People grow up in America dreaming big. They want to be their own boss. There will always be those who shun the 9-5 job and who are drawn by the potential of starting their own business, and who can blame them. With the markets in unchartered waters—hello, DOW 20,000—it demonstrates that sometimes big risks reap big rewards. Any successful, profitable business at year’s end ultimately faces the same realization…tax time.

If you’re a business owner who’s going to have to write a check to the IRS this year, you may want to consider a Simplified Employee Pension (SEP). If you don’t already have a qualified plan, you can still implement a SEP IRA and claim the tax deduction for the 2016 tax year. A business owner can set up a SEP for the 2016 year as late as the due date (including extensions) of their business’ income tax return for that year.

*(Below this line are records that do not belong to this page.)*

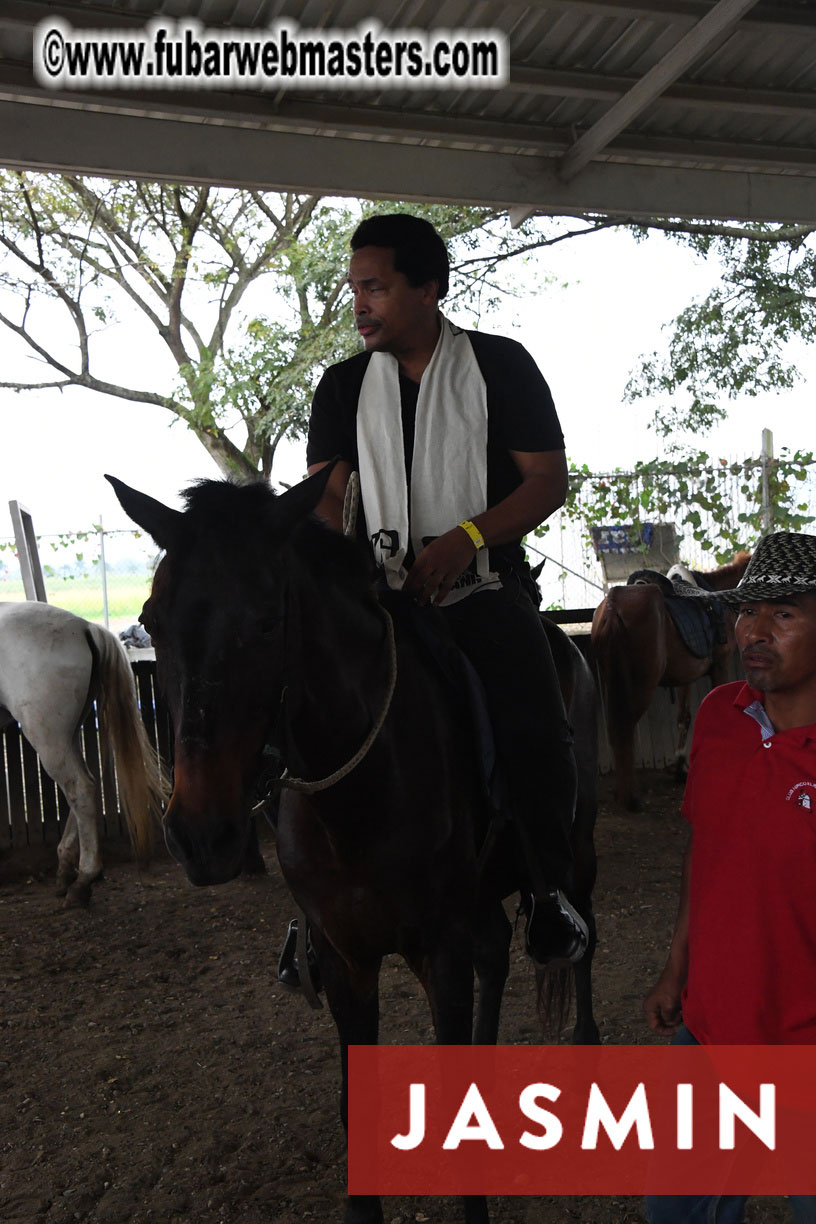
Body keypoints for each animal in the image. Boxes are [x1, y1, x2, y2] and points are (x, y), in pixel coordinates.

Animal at [0, 599, 166, 900]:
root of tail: (84, 626)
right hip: (65, 736)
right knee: (81, 787)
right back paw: (67, 869)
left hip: (48, 738)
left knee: (81, 788)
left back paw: (84, 878)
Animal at [110, 465, 599, 1224]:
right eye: (154, 620)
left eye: (266, 621)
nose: (200, 834)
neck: (361, 788)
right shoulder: (343, 959)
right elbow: (353, 1107)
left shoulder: (441, 949)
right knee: (499, 950)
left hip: (574, 852)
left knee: (581, 935)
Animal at [589, 555, 748, 812]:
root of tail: (613, 605)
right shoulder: (720, 665)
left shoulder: (685, 677)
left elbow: (684, 717)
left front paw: (681, 768)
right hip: (641, 684)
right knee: (625, 727)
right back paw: (629, 797)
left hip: (612, 681)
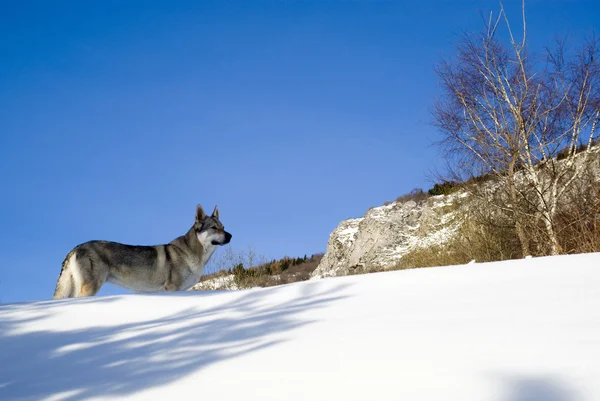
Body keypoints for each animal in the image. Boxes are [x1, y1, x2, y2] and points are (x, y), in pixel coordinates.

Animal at [52, 206, 231, 296]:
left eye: (223, 227)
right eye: (214, 228)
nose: (230, 235)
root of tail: (75, 248)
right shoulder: (171, 289)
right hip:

For a business owner, the contributions they make on behalf of themselves and for each eligible employee are generally tax-deductible. The business can contribute up to 25% of pay, not to exceed $53,000 (for 2016) for each eligible employee, including the business owner themselves. In a SEP, you’re not locked into making contributions every year as there is flexibility. In fact, if a business funds a SEP for the 2016 year but wants to create a different type of qualified plan for the 2017 year, they could do so and potentially roll over the balance from the SEP into the new qualified plan.

Sole proprietors, partnerships, LLCs and corporations, including S corporations, can set up a SEP. The IRS provides the necessary documents to establish the plan (IRS Form 5305-SEP). You do not have to file any documents with the government; therefore, the cost to administer the plan is very low.

While discussing the SEP opportunity to help your business in 2016, this would be the perfect time to discuss and plan for 2017 as well. Before making any decisions regarding qualified plans, business owners should consult with their tax professionals to ensure that a SEP makes sense for their specific circumstances.